### [Directions for this task]
Starting at the top of the listing and stopping after the line that contains "9L253 13L252 21L256", please give those lines again with "crop field" switched to "farmland" and nothing else changed. Leave the pictures out of your answer.

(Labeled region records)
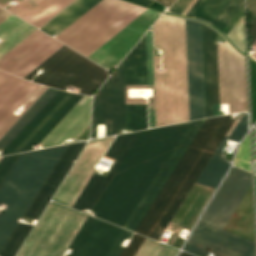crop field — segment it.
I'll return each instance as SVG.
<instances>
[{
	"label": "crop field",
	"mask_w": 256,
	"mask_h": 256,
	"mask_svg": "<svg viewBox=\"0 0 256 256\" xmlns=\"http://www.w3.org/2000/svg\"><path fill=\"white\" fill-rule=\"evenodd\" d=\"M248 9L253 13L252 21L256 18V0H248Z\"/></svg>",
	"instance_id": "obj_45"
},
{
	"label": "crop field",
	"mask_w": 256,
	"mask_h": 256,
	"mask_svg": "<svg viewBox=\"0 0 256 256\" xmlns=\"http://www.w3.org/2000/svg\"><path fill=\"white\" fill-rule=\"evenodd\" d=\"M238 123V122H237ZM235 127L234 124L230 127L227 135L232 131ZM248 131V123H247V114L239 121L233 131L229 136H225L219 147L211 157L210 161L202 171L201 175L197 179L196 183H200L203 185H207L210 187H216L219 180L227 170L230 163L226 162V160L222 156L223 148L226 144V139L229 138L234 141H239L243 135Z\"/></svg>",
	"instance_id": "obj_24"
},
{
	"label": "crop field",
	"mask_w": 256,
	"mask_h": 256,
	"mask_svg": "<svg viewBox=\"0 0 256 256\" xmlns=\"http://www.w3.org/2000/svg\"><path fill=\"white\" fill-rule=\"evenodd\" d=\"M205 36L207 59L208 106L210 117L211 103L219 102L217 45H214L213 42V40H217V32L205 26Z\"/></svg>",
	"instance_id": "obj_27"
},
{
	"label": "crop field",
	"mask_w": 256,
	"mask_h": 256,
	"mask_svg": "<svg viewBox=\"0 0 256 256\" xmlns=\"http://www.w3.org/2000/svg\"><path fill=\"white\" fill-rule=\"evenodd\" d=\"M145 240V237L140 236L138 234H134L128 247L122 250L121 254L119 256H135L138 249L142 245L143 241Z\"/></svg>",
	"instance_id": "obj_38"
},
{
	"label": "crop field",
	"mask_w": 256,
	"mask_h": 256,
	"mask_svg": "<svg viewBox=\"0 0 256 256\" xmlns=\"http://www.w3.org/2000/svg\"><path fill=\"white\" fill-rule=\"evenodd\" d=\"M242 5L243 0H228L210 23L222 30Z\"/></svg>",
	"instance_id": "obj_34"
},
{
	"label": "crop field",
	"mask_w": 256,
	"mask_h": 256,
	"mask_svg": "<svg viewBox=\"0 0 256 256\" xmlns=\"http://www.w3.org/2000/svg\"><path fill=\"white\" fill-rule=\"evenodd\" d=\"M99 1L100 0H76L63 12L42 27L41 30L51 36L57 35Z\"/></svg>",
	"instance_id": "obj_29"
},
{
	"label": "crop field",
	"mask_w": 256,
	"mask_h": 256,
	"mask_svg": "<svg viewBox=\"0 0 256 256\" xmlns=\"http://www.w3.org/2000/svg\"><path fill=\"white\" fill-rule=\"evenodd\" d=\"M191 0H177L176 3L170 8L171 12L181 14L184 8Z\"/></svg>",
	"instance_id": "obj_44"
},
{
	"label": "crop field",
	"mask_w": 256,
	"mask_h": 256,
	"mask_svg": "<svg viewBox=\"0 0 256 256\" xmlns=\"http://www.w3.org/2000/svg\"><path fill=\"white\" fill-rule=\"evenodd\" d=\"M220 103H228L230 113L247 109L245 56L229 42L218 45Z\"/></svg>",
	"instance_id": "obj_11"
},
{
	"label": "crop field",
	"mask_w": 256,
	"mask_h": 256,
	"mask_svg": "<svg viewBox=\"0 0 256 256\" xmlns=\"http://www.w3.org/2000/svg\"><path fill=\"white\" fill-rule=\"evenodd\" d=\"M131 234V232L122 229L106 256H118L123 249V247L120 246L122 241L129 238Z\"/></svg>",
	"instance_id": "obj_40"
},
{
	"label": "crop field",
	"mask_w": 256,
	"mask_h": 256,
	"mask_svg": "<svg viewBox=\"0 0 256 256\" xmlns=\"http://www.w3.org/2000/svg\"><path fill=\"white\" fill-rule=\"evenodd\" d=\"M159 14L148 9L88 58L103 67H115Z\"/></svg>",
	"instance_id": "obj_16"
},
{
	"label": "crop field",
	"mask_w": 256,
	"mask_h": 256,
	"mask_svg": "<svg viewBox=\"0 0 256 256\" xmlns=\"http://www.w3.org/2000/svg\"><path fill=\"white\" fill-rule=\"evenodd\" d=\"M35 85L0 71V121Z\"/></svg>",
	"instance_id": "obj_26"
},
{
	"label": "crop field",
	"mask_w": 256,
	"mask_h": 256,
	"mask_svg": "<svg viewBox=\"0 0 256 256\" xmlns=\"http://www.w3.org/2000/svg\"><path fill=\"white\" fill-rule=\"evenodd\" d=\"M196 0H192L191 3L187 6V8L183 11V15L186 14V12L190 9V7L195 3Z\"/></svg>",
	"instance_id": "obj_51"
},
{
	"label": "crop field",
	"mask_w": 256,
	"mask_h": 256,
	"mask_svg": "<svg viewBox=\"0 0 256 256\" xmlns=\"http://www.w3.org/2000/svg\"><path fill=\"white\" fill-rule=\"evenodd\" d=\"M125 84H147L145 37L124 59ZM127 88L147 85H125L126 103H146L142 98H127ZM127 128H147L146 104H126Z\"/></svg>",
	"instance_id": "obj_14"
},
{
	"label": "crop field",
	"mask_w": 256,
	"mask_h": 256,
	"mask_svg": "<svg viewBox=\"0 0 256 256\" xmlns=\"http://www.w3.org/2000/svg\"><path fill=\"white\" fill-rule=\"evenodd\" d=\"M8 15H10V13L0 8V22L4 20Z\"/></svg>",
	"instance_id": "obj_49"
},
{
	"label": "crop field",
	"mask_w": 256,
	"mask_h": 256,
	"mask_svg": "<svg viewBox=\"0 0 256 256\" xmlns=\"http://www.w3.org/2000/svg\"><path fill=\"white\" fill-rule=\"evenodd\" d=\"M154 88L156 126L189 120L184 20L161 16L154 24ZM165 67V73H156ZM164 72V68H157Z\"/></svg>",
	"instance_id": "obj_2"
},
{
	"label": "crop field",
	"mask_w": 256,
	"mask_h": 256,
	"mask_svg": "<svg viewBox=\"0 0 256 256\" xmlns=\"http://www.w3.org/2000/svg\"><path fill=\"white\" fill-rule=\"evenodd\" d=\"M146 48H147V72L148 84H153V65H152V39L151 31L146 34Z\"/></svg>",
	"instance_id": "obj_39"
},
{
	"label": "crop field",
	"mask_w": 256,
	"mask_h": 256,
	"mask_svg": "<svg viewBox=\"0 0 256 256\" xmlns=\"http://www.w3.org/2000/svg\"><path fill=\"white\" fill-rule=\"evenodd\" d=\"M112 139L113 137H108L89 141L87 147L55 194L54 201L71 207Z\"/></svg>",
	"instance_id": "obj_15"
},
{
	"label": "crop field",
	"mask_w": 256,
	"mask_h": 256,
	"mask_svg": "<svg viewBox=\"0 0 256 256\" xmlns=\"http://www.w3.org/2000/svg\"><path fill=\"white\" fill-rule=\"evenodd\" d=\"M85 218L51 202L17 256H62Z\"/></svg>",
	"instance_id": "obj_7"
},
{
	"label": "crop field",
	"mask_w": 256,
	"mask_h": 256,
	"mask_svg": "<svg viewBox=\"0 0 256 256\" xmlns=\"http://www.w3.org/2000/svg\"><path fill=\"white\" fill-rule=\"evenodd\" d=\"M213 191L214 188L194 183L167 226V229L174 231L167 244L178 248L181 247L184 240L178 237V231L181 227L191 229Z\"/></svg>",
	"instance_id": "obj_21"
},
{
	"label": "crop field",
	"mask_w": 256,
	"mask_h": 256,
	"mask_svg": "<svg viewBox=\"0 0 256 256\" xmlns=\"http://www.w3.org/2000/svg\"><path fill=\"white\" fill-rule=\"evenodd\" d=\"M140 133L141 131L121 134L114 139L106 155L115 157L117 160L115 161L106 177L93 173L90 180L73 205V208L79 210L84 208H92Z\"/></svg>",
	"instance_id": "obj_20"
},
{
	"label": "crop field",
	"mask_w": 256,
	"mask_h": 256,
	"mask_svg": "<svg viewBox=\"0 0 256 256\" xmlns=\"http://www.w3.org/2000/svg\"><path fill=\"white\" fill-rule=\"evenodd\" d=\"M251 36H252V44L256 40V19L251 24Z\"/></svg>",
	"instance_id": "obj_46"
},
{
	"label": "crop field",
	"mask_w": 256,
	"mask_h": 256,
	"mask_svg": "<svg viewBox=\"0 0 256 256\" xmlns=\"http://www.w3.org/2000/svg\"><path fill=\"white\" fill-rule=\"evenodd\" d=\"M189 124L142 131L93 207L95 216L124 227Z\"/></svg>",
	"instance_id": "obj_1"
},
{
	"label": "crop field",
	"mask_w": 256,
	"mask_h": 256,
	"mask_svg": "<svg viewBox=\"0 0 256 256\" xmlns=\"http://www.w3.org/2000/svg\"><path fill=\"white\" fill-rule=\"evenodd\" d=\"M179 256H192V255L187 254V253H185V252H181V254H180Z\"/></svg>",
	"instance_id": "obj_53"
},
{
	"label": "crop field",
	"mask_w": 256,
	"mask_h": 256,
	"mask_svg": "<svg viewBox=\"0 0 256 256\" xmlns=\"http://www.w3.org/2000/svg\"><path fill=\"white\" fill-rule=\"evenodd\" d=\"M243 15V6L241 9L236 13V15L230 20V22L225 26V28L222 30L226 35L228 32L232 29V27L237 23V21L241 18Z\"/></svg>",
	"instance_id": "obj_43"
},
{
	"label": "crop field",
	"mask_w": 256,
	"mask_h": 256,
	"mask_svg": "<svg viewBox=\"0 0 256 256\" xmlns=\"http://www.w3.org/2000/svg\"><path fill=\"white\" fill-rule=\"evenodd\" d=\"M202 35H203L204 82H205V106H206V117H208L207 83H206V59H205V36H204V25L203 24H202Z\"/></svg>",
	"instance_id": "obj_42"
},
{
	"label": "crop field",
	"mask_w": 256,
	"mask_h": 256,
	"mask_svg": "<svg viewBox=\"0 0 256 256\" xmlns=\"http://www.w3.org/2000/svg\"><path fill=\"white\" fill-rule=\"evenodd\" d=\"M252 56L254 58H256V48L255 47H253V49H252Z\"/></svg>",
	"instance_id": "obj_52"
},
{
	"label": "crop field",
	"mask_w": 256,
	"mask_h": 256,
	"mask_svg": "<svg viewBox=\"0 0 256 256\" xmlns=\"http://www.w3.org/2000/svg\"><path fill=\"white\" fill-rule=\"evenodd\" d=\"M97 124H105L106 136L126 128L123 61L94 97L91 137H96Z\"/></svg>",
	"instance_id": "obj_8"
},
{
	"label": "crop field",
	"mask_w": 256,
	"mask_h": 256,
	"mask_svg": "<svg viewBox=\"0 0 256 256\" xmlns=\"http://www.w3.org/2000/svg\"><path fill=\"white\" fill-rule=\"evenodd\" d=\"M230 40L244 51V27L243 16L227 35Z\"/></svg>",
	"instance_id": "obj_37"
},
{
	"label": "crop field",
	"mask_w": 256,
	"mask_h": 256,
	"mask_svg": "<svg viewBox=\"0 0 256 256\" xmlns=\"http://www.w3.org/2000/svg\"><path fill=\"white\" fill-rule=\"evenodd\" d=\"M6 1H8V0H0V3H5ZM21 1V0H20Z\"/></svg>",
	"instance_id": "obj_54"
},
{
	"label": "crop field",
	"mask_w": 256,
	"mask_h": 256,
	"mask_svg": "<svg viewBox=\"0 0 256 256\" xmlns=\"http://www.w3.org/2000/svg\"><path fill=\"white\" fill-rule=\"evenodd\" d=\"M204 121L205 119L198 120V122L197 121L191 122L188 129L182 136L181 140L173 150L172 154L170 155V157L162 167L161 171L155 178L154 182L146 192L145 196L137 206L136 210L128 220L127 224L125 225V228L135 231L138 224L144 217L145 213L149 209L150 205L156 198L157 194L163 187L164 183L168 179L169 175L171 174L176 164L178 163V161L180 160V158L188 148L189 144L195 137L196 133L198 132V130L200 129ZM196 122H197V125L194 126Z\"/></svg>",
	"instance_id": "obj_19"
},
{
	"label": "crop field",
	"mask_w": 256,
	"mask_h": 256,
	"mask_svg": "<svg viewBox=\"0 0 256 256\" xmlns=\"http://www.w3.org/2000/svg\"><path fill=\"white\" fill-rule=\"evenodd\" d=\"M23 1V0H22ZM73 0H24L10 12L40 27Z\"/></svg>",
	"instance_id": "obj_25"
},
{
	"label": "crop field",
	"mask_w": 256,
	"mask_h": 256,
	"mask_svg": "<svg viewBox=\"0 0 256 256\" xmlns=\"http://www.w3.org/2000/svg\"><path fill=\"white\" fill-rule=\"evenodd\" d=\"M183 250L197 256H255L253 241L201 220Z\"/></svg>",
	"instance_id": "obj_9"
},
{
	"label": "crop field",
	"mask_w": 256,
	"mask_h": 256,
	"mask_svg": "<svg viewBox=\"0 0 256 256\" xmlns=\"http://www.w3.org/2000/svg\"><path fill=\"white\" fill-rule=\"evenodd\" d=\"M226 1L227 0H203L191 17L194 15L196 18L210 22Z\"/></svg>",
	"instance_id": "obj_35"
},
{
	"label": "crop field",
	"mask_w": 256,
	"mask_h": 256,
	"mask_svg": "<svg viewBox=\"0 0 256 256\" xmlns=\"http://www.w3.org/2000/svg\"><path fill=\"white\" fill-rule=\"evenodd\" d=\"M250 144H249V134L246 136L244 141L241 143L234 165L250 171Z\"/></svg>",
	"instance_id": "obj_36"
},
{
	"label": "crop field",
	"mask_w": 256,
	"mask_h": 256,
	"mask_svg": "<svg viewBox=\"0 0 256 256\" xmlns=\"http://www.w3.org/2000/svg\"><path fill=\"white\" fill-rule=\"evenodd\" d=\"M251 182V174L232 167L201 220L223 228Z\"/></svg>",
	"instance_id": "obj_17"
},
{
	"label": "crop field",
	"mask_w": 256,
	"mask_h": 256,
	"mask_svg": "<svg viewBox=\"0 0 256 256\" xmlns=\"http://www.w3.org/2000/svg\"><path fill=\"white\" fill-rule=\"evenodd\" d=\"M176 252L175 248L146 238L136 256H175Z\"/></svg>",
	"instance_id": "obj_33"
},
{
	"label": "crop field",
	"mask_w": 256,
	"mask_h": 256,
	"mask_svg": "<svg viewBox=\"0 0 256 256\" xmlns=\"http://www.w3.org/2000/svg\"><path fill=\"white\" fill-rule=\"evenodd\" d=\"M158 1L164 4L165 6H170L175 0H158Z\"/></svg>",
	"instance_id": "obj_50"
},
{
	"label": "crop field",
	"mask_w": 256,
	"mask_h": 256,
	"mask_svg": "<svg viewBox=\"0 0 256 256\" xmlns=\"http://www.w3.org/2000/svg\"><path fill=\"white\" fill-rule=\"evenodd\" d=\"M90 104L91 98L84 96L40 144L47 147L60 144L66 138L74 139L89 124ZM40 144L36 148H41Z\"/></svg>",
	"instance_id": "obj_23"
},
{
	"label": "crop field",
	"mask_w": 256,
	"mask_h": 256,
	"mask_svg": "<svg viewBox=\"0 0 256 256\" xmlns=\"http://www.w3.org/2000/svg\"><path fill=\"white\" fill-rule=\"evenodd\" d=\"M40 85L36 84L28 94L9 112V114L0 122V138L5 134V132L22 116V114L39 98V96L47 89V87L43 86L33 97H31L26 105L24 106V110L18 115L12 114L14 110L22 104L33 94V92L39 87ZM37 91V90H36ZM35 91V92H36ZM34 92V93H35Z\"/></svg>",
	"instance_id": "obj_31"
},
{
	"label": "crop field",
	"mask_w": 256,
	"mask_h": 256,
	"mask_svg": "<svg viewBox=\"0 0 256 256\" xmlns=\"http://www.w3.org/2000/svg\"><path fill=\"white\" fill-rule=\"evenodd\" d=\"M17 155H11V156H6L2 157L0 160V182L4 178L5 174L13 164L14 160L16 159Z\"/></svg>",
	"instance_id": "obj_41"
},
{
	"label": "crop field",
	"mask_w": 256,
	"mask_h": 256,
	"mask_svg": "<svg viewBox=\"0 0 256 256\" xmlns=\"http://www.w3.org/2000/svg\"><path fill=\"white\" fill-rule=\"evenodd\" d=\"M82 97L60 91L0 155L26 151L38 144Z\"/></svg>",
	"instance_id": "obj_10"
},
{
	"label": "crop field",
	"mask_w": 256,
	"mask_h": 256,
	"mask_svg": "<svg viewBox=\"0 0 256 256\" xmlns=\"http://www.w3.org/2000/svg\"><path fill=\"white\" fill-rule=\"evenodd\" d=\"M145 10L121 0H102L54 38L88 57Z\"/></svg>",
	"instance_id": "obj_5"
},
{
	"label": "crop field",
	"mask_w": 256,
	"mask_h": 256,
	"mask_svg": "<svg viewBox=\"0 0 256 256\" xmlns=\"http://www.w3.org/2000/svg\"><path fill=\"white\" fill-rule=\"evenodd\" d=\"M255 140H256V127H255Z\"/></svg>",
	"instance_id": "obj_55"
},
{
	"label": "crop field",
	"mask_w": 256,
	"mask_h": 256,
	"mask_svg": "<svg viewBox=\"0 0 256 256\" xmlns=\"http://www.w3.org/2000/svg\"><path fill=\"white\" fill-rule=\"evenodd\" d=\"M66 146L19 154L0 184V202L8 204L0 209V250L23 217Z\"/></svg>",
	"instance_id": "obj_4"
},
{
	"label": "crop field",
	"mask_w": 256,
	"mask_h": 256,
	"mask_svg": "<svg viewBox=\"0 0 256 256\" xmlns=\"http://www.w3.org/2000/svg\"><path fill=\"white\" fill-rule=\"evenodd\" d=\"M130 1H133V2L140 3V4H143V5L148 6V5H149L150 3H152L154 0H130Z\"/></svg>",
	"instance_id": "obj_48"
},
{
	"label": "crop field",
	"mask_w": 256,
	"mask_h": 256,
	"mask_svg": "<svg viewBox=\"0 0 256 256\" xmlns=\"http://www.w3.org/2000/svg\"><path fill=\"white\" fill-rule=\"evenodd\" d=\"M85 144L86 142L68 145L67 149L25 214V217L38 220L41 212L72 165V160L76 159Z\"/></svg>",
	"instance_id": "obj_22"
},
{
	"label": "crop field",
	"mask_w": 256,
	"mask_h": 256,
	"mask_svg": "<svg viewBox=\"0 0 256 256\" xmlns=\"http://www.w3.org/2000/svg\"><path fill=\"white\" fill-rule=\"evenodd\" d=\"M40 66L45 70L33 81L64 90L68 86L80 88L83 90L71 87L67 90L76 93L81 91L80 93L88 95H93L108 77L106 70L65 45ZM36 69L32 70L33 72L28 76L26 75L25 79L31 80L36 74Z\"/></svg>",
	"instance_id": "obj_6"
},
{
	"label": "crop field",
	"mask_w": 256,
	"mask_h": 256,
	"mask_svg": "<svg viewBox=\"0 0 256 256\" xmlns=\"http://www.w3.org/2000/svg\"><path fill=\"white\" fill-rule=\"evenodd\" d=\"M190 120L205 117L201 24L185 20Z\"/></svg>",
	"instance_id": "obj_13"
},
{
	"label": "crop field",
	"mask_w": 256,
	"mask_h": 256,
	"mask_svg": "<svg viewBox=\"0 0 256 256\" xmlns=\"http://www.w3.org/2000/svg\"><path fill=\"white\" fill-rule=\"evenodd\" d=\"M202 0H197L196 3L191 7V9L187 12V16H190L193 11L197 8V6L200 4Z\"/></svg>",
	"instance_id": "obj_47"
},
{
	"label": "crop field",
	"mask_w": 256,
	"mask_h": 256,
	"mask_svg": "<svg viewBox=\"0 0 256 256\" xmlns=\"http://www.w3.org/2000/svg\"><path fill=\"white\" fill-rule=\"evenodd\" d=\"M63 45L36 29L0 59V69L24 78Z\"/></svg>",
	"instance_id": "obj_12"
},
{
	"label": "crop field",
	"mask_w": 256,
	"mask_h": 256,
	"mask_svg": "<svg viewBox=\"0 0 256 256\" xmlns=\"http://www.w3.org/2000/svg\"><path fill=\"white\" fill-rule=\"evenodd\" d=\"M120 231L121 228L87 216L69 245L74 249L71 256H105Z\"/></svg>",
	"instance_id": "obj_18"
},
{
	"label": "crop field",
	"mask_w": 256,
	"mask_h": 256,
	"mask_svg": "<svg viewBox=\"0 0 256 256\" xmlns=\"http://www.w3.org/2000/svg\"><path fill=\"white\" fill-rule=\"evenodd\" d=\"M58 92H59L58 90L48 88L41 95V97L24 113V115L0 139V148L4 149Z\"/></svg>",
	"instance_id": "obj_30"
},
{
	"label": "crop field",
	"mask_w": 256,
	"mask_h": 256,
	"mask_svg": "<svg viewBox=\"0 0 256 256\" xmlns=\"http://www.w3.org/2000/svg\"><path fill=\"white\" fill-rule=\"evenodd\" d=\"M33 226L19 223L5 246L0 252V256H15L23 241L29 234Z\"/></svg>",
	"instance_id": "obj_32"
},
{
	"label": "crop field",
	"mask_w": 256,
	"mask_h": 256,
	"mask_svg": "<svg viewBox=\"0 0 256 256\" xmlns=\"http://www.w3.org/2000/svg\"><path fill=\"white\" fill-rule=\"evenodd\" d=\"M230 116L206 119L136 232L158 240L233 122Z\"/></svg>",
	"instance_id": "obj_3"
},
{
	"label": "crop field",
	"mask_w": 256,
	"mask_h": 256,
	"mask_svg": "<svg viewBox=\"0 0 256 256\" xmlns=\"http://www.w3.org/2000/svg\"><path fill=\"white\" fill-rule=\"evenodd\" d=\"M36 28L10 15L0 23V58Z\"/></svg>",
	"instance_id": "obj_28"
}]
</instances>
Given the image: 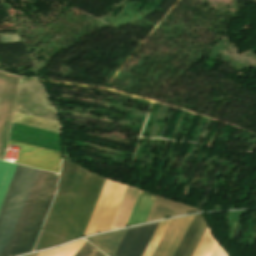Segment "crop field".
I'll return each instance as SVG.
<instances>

### [Complete response]
farmland — segment it.
I'll return each instance as SVG.
<instances>
[{
	"label": "farmland",
	"mask_w": 256,
	"mask_h": 256,
	"mask_svg": "<svg viewBox=\"0 0 256 256\" xmlns=\"http://www.w3.org/2000/svg\"><path fill=\"white\" fill-rule=\"evenodd\" d=\"M248 9L253 13L252 21L256 18V0H248Z\"/></svg>",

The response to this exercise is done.